You won't be able to put this stunning debut thriller down. Kate Moore is an expat with a secret past as a CIA operative. She moves to Luxembourg with her geeky computer analyst husband, and meets expats Julia and Bill, who have secrets as well. The plot is full of deceptions and twists and turns.
In Beginner's Goodbye, Aaron is an editor at his family's business, a vanity press, married to a no-nonsense doctor, who always eats 6 Triscuits for a snack, because that is the serving size on the package. When she dies, his life is upended. Tyler's story is a masterpiece of relationships between slightly eccentric characters. We see Aaron's marriage as he relives it after Dorothy dies, his family relationships especially with his bossy older sister, his relationships in his office and with his neighbors. A charming and endearing read.
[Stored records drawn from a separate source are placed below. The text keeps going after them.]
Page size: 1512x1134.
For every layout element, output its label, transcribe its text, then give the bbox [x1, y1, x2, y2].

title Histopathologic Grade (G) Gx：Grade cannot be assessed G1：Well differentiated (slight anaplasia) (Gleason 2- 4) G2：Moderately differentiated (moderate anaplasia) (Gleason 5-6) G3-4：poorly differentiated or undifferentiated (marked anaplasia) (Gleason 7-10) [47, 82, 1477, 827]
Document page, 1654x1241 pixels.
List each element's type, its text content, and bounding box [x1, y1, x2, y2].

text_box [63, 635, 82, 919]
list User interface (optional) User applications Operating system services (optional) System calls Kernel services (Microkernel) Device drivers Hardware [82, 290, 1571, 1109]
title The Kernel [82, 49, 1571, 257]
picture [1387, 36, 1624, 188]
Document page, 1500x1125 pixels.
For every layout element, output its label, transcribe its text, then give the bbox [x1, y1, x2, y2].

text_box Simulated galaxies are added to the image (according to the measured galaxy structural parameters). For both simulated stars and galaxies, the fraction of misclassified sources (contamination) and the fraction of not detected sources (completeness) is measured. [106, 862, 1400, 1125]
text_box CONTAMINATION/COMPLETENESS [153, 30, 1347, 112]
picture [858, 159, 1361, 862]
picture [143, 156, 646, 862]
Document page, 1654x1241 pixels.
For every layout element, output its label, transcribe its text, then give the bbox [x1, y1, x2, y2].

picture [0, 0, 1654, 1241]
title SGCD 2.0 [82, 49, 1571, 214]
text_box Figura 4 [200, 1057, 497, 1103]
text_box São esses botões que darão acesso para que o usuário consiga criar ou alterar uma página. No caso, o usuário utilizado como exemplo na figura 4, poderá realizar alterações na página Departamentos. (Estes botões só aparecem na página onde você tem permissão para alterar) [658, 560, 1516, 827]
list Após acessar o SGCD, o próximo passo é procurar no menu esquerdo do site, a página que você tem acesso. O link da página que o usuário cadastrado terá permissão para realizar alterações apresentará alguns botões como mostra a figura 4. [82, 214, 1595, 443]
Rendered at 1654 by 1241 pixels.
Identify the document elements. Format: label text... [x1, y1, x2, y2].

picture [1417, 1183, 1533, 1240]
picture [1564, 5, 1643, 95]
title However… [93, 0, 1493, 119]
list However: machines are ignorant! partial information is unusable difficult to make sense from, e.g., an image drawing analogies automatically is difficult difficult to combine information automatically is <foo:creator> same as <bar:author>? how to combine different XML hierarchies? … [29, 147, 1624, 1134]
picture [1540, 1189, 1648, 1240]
Alan Furst is a master of the historical spy novel, and his books are so evocative of their settings, mostly pre-WWII in France. In 1938, film star Fredric Stahl is on his way to Paris to make a film. Will he become a part of the Nazi effort to demoralize the French? Furst effectively creates the tension in Paris leading up to the German invasion while all the time immersing us in the ambiance of Paris, the streets, cafes, hotels, and way of life.
Daniel Silva's latest thriller features Gabriel Allon who is Bill Clinton's favorite fictional character according to an interview on CBS by Charlie Rose. The body of a young woman is found on the floor of the Sistine Chapel. Was it suicide or murder? Silva's novels are fast paced and suspenseful, and offer insight into the politics of the Middle East from a pro-Israel point of view. The setting for this one includes Rome, Vienna, Berlin, St. Moritz and Jerusalem.
Billy Beane changed baseball forever when he used computer analysis to find undervalued players, replacing the very subjective "old" ways of recruiting. Fascinating look at the role of the General Manager.